Prompt 1
Copy the records below word for word, from the line containing "What is the" down to the end of the records. Leave out the picture lines.

Text shown
______________________________

The heart of KamLAND is “the sphere,” a stainless steel tank measuring 18 meters in diameter. It will contain a kiloton of active very-high-purity mineral-oil-based liquid scintillator in a transparent balloon, surrounded by two kilotons of passive mineral oil buffer that play the role of radioactivity shield. The outside of the tank is further shielded by two kilotons of pure water.
Unlike previous experiments at Kamioka that used water-filled detectors and Cherenkov light, KamLAND’s scintillator will be sensitive enough to detect energies of neutrino interaction products within a fraction of a mega electron volt. The underground location and shielding will provide the very low background needed to detect rear neutrino interactions.
“We expect signal-to-noise ration of 20 to 1,” Dr. Kamyshkov said.
KamLAND is international in scope, with collaborators from Lawrence Berkeley National Laboratory, CalTech, Drexel University, Stanford, UT and Tohoku University, to name a few. Tohoku University in Sendai has taken the lead on the project, with Japanese researchers orchestrating their efforts through the Institute of Neutrino Physics. While Japan has four professors and 25 graduate students and post-docs working on the experiment, the U.S. has about 25 major professors with 25 graduate students and post-docs. Japan’s part is well-funded with about $25 million. Although Dr. Kamyshkov and other U.S. researchers wanted to join the collaboration upon its approval, it took three years to win funding from the U.S. Department of Energy. They finally succeeded in winning $4 million, which is administered by the University of California at Berkeley.
“The U.S. contribution to KamLAND is relatively small,” Dr. Kamyshkov said, “but we were glad to contribute because our contribution is important for the success of this project in Japan.”
Scintillation light in KamLAND will be detected with 2,000 photomultipliers. The Japanese contingent supplied 1,300 photomultipliers, with the UT group refurbishing and installing the remaining old ones from the Kamiokande experiment. To install the photomultipliers, the sphere was filled with water and a styrofoam floor was constructed. Floating on the false floor while trying to work presented a unique challenge for the professors and students involved.
“If you’re not careful you can fall in, Dr. Kamyshkov said. “And some people did.”
But putting the tubes in place was far from the most daunting task, as he went on to explain.
“The installation was the simple part,” he said. “Cleaning was the difficult part.”
It took 25 people four months to clean several thousand square feet using Kleenex napkins and alcohol. The surfaces had to be cleaned several times over until the napkins were clean. Undergraduates Thomas Gadfort and Stephen Wilson from UT spent most of last summer working on the project, as reported in an earlier issue of Cross Sections.
Although their work wasn’t the most glamorous, the UT group, including Dr. Kamyshkov, Dr. Yuri Efremenko, Dr. Bill Bugg, Dr. Hans Cohn, post-doc Achim Weidemann and engineers Steve Berridge, Brad Dallas and Roger Gearhart, did their part with time to spare.
“We were the first team to finish our assignment,” Dr. Kamyshkov said.
Now come the actual oscillation studies, which begin in the fall and will take a few years. Researchers will investigate the large mixing angle of oscillation and will find the answer to the long-standing solar neutrino problem.
“It is no-loser game; whatever we get will have an important impact on modern science,” Dr.Kamyshkov said.
If their work shows that neutrinos do not oscillate, solar models will need major repair. If they find that neutrinos do in fact oscillate, the Standard Model, which says they have zero mass, will need to be corrected.
But UT’s group doesn’t plan to stop there. In the future, they would like to use the low-threshold detector to see what’s going on inside the nucleus and search for the nucleon decay processes. Due to its low threshold and large mass of scintillator, the KamLAND detector will also be very efficient in detecting neutrinos from supernova explosions, should one occur within the next several years, as well as in the detection of antineutrinos from the Earth’s radioactive ores.
Dr. Kamyshkov explained interested graduate students are always welcome to help with investigations of this nature.
“We believe our students will have an opportunity to do a unique Ph.D. on problems of primary importance for fundamental physics,” he said.

______________________________

Provided material
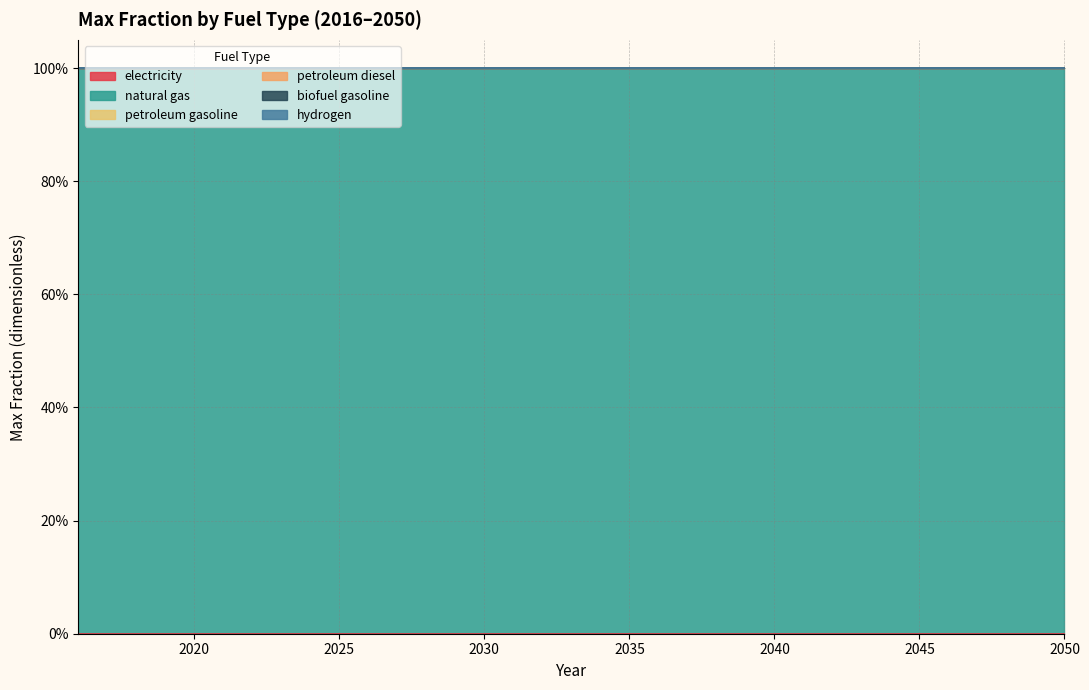

How many lines are shown in the chart?

6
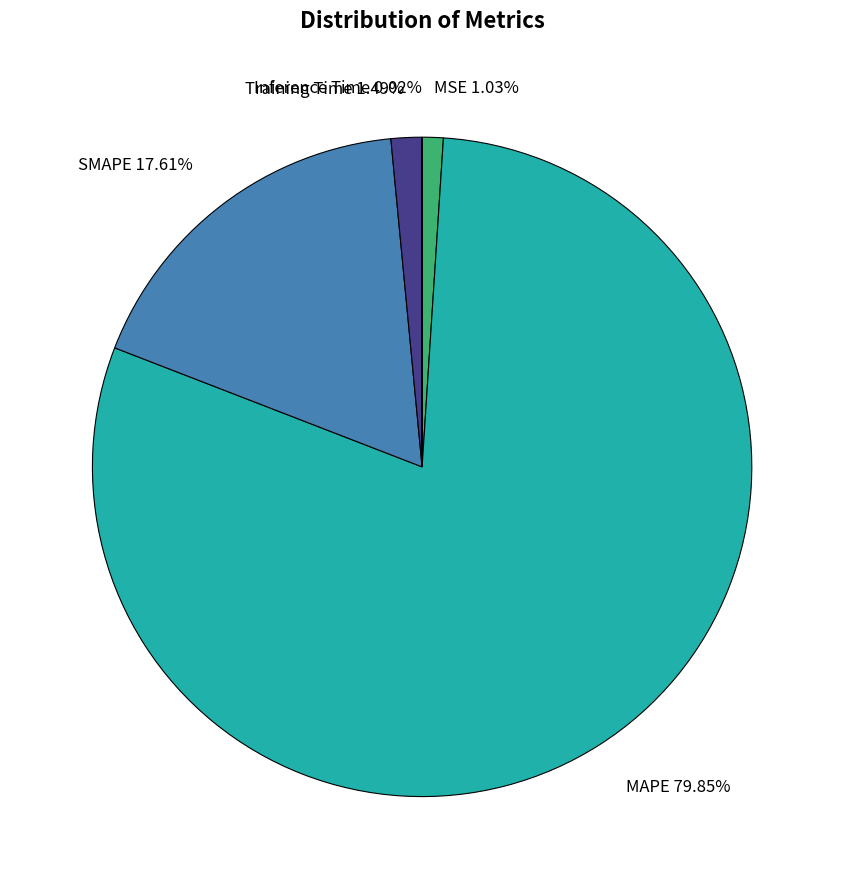

Is it true that MAPE is 89% of the pie?

False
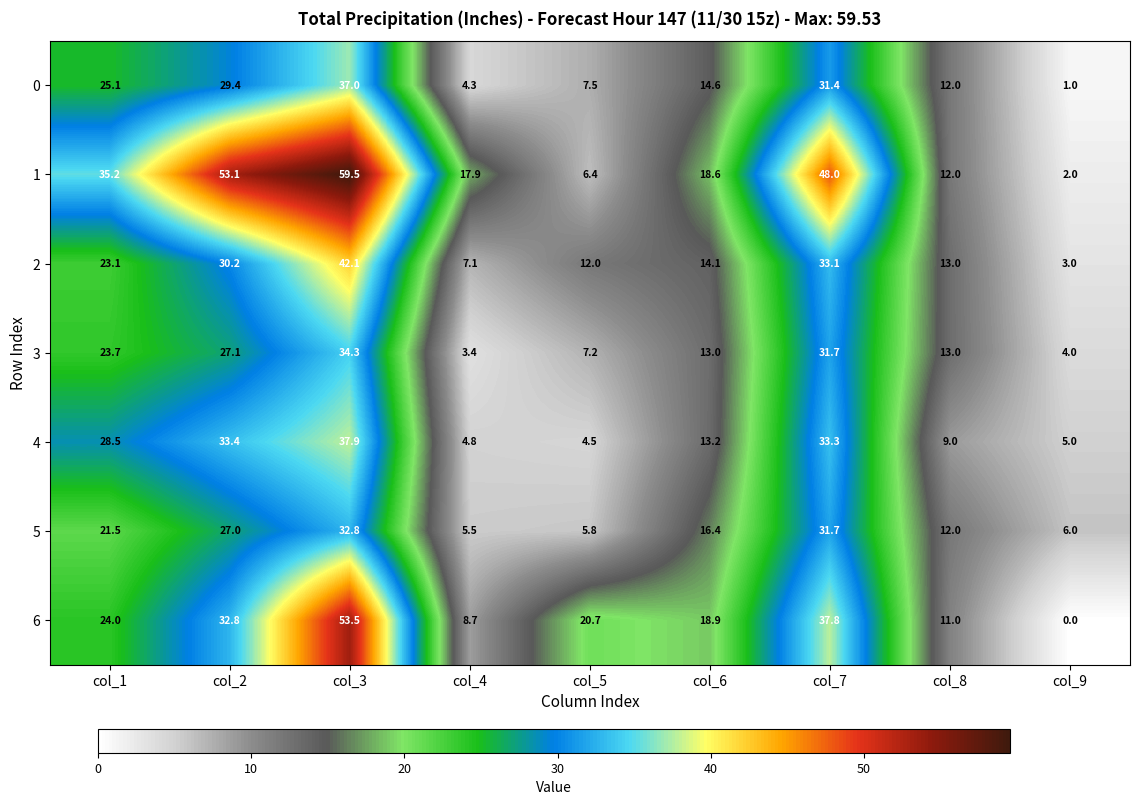

Rank the series at col_1 from highest to lowest value.

1, 4, 0, 6, 3, 2, 5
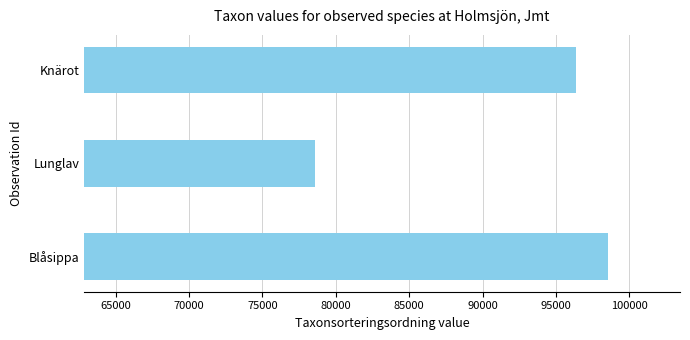

What is the ratio of the value at Blåsippa to the value at Knärot?

1.0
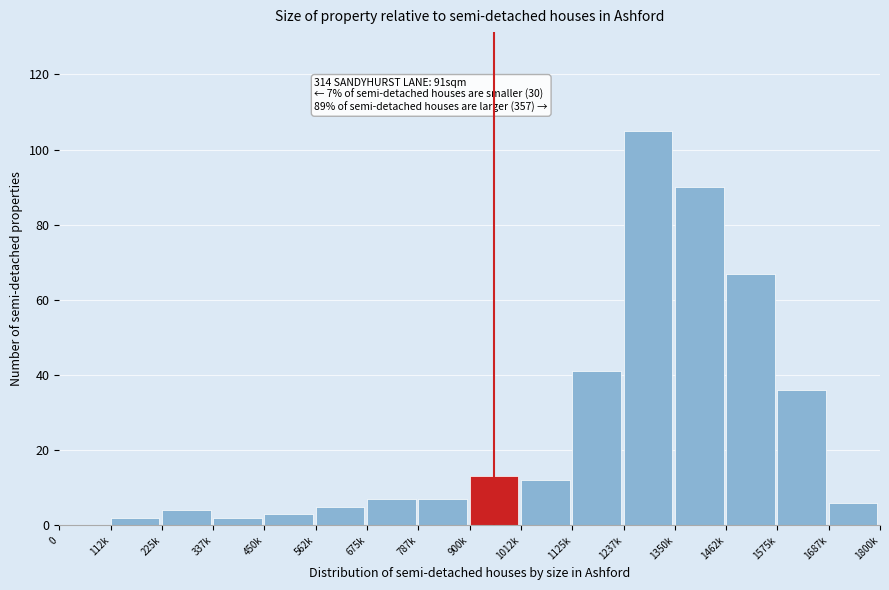

Reading left to right, list all the values displayed in this chart.

0=0	112k=2	225k=4	337k=2	450k=3	562k=5	675k=7	787k=7	900k=13	1012k=12	1125k=41	1237k=105	1350k=90	1462k=67	1575k=36	1687k=6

______________________________

Prompt 2
Repeat everything in the KamLAND article above from "It took 25 people" down to "time to spare.", word for word.

Solution 1
What is the ratio of the value at Blåsippa to the value at Knärot?

1.0

Reading left to right, list all the values displayed in this chart.

0=0	112k=2	225k=4	337k=2	450k=3	562k=5	675k=7	787k=7	900k=13	1012k=12	1125k=41	1237k=105	1350k=90	1462k=67	1575k=36	1687k=6

Solution 2
It took 25 people four months to clean several thousand square feet using Kleenex napkins and alcohol. The surfaces had to be cleaned several times over until the napkins were clean. Undergraduates Thomas Gadfort and Stephen Wilson from UT spent most of last summer working on the project, as reported in an earlier issue of Cross Sections.
Although their work wasn’t the most glamorous, the UT group, including Dr. Kamyshkov, Dr. Yuri Efremenko, Dr. Bill Bugg, Dr. Hans Cohn, post-doc Achim Weidemann and engineers Steve Berridge, Brad Dallas and Roger Gearhart, did their part with time to spare.